Believing that the stock is a good investment, investors buy shares, causing the price to rise. The scammers then sell off their shares, earning huge profits and causing the share price to collapse. Investors are then left holding worthless stocks.
As Brenda Hamilton, founder of Hamilton & Associates Law Group, previously told Business Insider: “If you look at some of these companies, it’s ridiculous. You have undisclosed promoters, you have bad actors, you have felons, you have securities violations. And investors don’t know about any of that.”

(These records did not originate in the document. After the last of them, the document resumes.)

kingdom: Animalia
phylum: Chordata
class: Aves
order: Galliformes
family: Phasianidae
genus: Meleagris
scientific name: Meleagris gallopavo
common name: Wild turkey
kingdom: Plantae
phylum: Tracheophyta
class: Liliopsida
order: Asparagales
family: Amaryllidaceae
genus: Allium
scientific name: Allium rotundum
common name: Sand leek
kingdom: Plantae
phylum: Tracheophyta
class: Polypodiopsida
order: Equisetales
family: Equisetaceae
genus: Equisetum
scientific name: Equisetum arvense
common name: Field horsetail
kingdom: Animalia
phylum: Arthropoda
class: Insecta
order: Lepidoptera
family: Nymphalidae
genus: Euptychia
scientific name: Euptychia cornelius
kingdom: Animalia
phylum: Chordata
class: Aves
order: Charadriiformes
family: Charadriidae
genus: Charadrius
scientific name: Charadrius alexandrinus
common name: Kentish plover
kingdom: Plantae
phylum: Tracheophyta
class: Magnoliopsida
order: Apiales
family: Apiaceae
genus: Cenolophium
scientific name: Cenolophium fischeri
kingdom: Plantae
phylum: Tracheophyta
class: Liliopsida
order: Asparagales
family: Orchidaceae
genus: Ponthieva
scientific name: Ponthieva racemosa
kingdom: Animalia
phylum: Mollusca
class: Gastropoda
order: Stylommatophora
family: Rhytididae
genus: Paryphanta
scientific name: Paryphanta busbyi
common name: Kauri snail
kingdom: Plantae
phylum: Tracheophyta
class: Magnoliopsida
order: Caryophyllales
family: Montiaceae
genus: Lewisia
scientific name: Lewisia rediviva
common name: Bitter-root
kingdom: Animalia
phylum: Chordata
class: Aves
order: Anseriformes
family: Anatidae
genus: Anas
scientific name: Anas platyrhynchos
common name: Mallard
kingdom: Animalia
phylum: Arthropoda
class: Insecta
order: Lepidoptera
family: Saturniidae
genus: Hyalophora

How to invest in penny stocks
If you’re still game to play penny stocks, bear these thoughts in mind:
- Only buy the best. Look for very high-quality companies with rock-solid balance sheets. Make sure you can find up-to-date financials or analyst reports so you can make well-informed decisions.
- Avoid “dark markets.” Companies trading on the large exchanges, like the NYSE and Nasdaq, have to follow strict regulations to be listed, as do those on the OTC Bulletin Board and the OTC Link LLC. But avoid other over-the-counter exchanges, like the OTC-QX, the OTC-QB, and the Pink OTC Markets. They’re commonly called “dark markets” because their lack of listing requirements attracts less legitimate companies that have a higher risk of fraud.
- Use established stock brokers. Make sure any broker that you use follows the SEC’s rules. They should be willing to provide you with written research about the investments they’re promoting.
- Do your own research. The way to avoid scams is to research companies thoroughly. Don’t trust unsolicited emails, chatrooms, or cold calls. Instead, contact your state securities regulator or the SEC to get accurate information about a company you’re interested in.
- Only invest what you can afford to lose. Don’t put all your (nest) eggs in the penny stock basket. It can be a good play with your “fun money,” but this isn’t the place to invest your retirement savings.
The financial takeaway
Trading in penny stocks is not for the faint of heart. Successful investors tend to be experienced and have a sophisticated understanding of the field.
They’ve often developed comprehensive methods of analysis to be able to distinguish between a good deal and a scam. And they can devote a lot of time to trading and watching the fast-moving market.
If you’re new to investing, trading penny stocks is probably not the right place to start. But if you’re confident that you understand the risks, that you can find an honest broker, and that you’re able to spot a legitimate but undervalued company, it could work for you.
You might even find the next Amazon.